The letter to the police chief contains a written complaint against the Gram Panchayat (village council) of Naspal, in which the Christians are permanent residents. It states that they are constantly told to forsake Christianity with the threats of socio-economic boycotts. 

The letter alleges that the Gram Panchayat is denying Christians drinking water, access to markets and grocery stores, and employment to drive them out of the village and take over their farming houses and livestock. 

Denying tribal Christians the right to lead peaceful and meaningful lives in their village has become the order of the day in an unabated vicious cycle of threats and intimidation in area after area in many districts of Chhattisgarh. 

Christians are facing this threat from the Gram Panchayats, the very authorities who are supposed to protect the rights of every villager.  

The Bastar district is a tribal-dominated area consisting of hundreds of villages whose residents are ordinarily known as Adivasis, which means “original inhabitants.” Many Adivasis have turned to Christ, which has become a flashpoint in the villages. 

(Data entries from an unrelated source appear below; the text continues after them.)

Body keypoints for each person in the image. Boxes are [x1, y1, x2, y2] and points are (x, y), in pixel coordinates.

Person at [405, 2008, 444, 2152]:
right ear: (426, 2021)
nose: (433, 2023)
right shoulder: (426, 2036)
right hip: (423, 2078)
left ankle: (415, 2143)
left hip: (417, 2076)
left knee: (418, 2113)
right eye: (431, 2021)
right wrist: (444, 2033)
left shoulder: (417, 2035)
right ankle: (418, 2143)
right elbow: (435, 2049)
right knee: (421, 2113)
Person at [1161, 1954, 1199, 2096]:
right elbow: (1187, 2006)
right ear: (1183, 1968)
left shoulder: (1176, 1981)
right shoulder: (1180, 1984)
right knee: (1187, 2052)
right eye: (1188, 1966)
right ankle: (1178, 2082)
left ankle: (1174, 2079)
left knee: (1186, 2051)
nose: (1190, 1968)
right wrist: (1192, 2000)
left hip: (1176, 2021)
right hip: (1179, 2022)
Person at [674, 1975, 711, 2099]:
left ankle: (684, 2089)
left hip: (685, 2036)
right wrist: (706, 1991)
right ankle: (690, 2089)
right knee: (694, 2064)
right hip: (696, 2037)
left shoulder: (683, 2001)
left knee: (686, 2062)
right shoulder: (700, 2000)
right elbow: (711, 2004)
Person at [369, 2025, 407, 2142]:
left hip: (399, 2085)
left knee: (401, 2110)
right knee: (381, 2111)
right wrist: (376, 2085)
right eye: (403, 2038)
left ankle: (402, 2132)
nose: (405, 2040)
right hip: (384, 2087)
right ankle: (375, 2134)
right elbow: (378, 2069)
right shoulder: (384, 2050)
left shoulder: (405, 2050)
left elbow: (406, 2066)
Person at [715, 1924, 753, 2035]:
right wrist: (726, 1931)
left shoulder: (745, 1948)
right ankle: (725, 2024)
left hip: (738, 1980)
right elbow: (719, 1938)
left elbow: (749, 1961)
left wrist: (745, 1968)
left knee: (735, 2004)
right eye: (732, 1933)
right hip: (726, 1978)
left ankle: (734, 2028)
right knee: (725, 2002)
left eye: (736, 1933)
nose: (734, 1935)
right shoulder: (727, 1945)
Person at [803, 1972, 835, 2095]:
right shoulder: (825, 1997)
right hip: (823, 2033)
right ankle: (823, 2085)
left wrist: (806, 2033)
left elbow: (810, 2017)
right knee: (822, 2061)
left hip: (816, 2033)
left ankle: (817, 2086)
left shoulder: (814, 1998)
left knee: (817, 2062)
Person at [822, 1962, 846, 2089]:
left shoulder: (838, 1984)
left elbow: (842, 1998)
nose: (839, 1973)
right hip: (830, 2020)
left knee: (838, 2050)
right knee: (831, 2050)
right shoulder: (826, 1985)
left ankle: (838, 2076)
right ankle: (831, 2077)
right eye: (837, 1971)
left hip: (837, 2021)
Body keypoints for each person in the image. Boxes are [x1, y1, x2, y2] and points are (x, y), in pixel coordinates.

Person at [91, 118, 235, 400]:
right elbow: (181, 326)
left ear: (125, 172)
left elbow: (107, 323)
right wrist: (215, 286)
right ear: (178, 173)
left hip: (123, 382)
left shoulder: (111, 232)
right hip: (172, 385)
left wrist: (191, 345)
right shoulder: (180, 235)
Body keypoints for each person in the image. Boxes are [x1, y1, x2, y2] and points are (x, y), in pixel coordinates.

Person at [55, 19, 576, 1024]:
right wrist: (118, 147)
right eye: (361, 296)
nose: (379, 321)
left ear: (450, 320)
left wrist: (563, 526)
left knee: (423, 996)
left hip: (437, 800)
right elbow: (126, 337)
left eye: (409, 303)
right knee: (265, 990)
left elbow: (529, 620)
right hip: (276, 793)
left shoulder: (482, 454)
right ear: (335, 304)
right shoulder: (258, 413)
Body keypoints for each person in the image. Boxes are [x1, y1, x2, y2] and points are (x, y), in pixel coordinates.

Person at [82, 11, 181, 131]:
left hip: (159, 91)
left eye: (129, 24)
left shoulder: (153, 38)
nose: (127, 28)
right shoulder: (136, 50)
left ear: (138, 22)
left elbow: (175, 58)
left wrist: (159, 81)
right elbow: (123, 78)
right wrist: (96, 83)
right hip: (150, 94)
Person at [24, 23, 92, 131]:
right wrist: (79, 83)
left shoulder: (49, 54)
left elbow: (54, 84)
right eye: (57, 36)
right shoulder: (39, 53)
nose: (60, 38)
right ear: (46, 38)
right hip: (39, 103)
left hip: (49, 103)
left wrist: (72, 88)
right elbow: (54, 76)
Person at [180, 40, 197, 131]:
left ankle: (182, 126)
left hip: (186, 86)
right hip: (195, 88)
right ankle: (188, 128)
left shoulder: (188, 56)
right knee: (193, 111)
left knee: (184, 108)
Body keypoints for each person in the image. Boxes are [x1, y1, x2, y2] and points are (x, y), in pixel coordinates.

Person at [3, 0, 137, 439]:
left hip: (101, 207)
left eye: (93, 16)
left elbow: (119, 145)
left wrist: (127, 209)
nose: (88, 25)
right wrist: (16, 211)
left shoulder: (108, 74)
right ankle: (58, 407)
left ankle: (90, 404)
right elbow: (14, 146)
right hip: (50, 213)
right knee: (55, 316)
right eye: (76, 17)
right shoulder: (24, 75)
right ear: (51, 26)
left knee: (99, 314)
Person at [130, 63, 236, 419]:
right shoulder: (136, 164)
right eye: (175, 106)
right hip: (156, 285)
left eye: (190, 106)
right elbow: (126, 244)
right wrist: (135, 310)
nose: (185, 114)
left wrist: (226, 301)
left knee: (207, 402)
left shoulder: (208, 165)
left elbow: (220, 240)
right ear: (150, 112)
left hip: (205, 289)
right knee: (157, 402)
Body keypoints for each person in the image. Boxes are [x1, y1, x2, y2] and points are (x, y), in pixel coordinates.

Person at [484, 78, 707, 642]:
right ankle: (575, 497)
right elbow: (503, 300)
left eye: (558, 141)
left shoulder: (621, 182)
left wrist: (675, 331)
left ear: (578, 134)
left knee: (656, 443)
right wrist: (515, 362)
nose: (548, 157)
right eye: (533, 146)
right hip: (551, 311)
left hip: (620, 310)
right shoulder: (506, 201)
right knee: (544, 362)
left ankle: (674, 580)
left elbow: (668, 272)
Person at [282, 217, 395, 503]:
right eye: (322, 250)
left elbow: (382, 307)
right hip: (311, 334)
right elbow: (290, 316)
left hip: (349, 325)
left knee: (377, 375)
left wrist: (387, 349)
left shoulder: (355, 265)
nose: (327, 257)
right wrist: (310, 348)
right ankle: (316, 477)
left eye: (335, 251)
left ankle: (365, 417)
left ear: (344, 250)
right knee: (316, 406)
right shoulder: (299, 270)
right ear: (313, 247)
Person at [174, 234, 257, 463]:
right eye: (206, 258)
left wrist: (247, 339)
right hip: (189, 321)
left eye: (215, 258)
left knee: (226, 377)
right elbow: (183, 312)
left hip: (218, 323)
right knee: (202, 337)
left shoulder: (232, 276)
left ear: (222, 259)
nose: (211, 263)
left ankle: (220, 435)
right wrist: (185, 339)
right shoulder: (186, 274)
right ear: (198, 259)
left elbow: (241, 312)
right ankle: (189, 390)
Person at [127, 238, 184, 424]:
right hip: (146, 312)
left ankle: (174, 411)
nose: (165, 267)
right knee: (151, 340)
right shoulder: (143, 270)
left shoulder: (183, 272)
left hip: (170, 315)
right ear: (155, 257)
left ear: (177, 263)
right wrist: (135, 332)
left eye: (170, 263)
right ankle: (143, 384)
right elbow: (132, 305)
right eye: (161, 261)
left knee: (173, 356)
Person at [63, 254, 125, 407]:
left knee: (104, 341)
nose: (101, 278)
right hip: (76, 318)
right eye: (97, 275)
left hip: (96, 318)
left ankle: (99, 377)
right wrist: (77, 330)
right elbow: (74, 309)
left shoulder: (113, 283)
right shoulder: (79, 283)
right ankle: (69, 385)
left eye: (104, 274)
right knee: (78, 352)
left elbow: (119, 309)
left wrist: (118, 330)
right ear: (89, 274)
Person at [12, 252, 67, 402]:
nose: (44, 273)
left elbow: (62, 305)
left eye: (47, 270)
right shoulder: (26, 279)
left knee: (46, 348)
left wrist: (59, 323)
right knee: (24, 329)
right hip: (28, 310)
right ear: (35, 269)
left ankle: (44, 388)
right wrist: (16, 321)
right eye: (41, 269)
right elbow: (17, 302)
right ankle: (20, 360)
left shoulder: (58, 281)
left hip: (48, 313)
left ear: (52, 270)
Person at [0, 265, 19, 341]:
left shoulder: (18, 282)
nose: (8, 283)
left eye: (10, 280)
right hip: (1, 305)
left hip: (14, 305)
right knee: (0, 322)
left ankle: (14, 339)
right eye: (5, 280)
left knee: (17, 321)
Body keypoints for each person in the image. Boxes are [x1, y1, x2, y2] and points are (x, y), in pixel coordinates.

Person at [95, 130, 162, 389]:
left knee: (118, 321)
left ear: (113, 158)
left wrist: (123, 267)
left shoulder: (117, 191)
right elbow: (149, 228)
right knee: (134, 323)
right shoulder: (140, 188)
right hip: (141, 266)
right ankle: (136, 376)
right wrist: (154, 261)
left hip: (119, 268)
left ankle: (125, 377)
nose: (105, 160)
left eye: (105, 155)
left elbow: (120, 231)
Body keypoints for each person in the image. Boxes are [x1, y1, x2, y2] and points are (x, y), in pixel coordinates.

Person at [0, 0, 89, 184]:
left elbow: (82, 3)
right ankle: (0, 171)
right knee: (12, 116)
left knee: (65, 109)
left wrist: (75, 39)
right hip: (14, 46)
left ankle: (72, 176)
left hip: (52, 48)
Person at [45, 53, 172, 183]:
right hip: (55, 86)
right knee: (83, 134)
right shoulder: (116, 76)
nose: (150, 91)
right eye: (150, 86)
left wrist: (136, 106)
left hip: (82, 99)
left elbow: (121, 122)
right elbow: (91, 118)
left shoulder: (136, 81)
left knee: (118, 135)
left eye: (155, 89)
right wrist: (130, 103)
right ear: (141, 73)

In this latest instance, the 15 families allegedly were told to donate money for the village goddess fair and eat ritualistic food offered to the goddess. If they failed to do so, they would be banned from the village.  

The village council passed a resolution denying these claims. The resolution also stated that Christians could not do construction work, buy and sell land, or conduct any livelihood business. They were also stopped from tilling their agricultural lands to prepare for rice seeding in the upcoming rainy season. 

Further, those who interact with Christians would be fined roughly three days’ worth of daily wages for an ordinary villager. 

The Gram Panchayat also decided to ban any burial of Christians who had died, even though there was a Christian cemetery. 

In the letter, the signatories expressed fear for their lives because they remain Christians despite the threats laid out by the village council and have asked the police chief to provide security for their families.